Le 27 janvier 2026, la question de la vaccination des nouveau-nés au Haut-Katanga, en particulier pour le vaccin BCG, soulève de nombreuses interrogations. Des incidents récents ont mis en lumière des dérapages dans l’administration de ce vaccin essentiel, incitant les professionnels de santé à renforcer la formation du personnel afin d’éviter des erreurs potentiellement graves.
Les responsables du Programme Élargi de Vaccination (PEV) se veulent rassurants. Le docteur Blaise, représentant du PEV, a souligné qu’à chaque introduction d’un nouveau vaccin, des sessions de formation sont systématiquement mises en place. Les équipes des zones de santé reçoivent d’abord une formation approfondie, avant de transmettre ces connaissances aux infirmiers travaillant dans les centres de santé.
Dans la zone de santé de Ruashi, le médecin-chef Delile Lumbala confirme cette démarche proactive. Il explique que ces formations permettent aux prestataires de bien appréhender les spécificités du vaccin, y compris son antigène, sa voie d’administration et, surtout, les conditions de conservation. Ce dernier point est souvent négligé, mais il est crucial pour garantir l’efficacité du vaccin.
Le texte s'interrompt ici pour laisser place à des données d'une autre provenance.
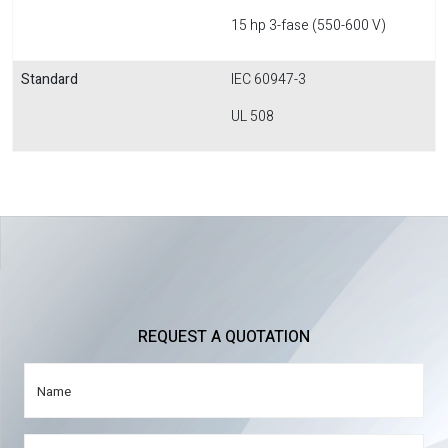
15 hp 3-fase (550-600 V)
Standard
IEC 60947-3
UL 508
REQUEST A QUOTATION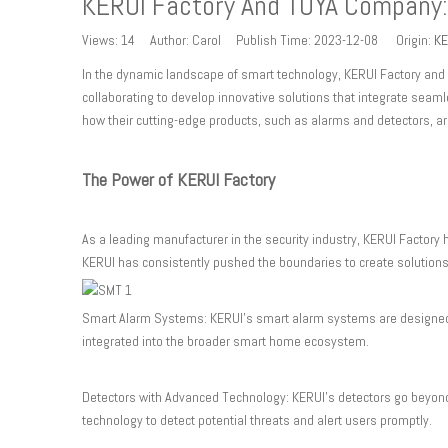
KERUI Factory And TUYA Company:
Views:
14
Author: Carol Publish Time: 2023-12-08 Origin:
KE
In the dynamic landscape of smart technology, KERUI Factory and 
collaborating to develop innovative solutions that integrate seam
how their cutting-edge products, such as alarms and detectors, a
The Power of KERUI Factory
As a leading manufacturer in the security industry, KERUI Factory 
KERUI has consistently pushed the boundaries to create solutions
Smart Alarm Systems: KERUI's smart alarm systems are designed 
integrated into the broader smart home ecosystem.
Detectors with Advanced Technology: KERUI's detectors go beyond 
technology to detect potential threats and alert users promptly.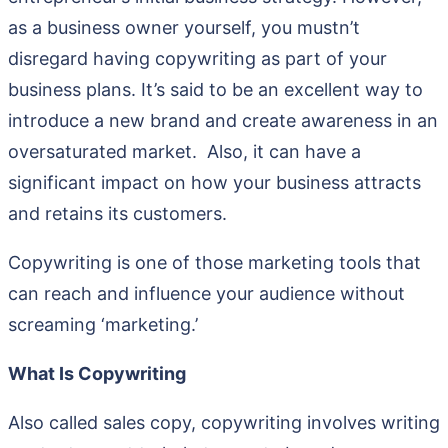
as a business owner yourself, you mustn’t
disregard having copywriting as part of your
business plans. It’s said to be an excellent way to
introduce a new brand and create awareness in an
oversaturated market. Also, it can have a
significant impact on how your business attracts
and retains its customers.
Copywriting is one of those marketing tools that
can reach and influence your audience without
screaming ‘marketing.’
What Is Copywriting
Also called sales copy, copywriting involves writing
Cependant, certains spécialistes appellent à une vigilance accrue. Le docteur Beya Binyingela Samuel insiste sur le fait que le BCG doit être administré très tôt, idéalement entre le 3ᵉ et le 7ᵉ jour après la naissance, par une injection intradermique délicate. Il souligne également l’importance de la cicatrice en forme de « peau d’orange », qui constitue un indicateur visible que le vaccin a bien été administré. En l’absence de cette marque, la vaccination peut être considérée comme non réussie.
Dans cette optique, Sasa Studio, un acteur clé dans la sensibilisation, affirme que former, recycler et accompagner les prestataires de santé est essentiel pour assurer une protection efficace des nouveau-nés. Cette responsabilité doit être partagée entre les autorités sanitaires, les soignants et les structures de formation, afin que chaque enfant puisse débuter sa vie avec une protection vaccinale adéquate et fiable.
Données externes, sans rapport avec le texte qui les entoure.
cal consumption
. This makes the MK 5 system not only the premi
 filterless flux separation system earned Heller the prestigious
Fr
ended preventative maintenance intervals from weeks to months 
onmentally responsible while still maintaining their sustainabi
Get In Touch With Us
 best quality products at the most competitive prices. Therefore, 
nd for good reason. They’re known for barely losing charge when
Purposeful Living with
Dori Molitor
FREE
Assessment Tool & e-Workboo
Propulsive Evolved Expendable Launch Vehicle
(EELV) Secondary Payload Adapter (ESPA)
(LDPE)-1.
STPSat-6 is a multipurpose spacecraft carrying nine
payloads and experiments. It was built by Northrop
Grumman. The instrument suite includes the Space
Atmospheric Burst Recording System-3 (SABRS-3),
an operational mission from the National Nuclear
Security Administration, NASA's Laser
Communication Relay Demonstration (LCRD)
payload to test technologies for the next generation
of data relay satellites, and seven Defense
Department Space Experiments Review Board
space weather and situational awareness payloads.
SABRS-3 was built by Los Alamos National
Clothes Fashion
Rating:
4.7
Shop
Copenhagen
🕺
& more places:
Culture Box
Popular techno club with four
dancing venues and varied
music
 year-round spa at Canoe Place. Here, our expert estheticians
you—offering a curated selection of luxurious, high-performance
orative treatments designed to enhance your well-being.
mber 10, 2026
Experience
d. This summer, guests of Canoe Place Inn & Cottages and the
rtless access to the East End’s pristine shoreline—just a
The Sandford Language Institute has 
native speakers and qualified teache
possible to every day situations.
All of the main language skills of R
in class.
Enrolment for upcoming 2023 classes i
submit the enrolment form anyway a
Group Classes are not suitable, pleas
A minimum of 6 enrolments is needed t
Pour conclure, alors que le Haut-Katanga s’efforce d’améliorer ses services de santé, la formation continue des professionnels de santé se révèle cruciale pour protéger les plus vulnérables. Le chemin vers une vaccination efficace est semé d’embûches, mais avec des efforts concertés, il est possible d’assurer un avenir en meilleure santé pour les nouveau-nés de la région.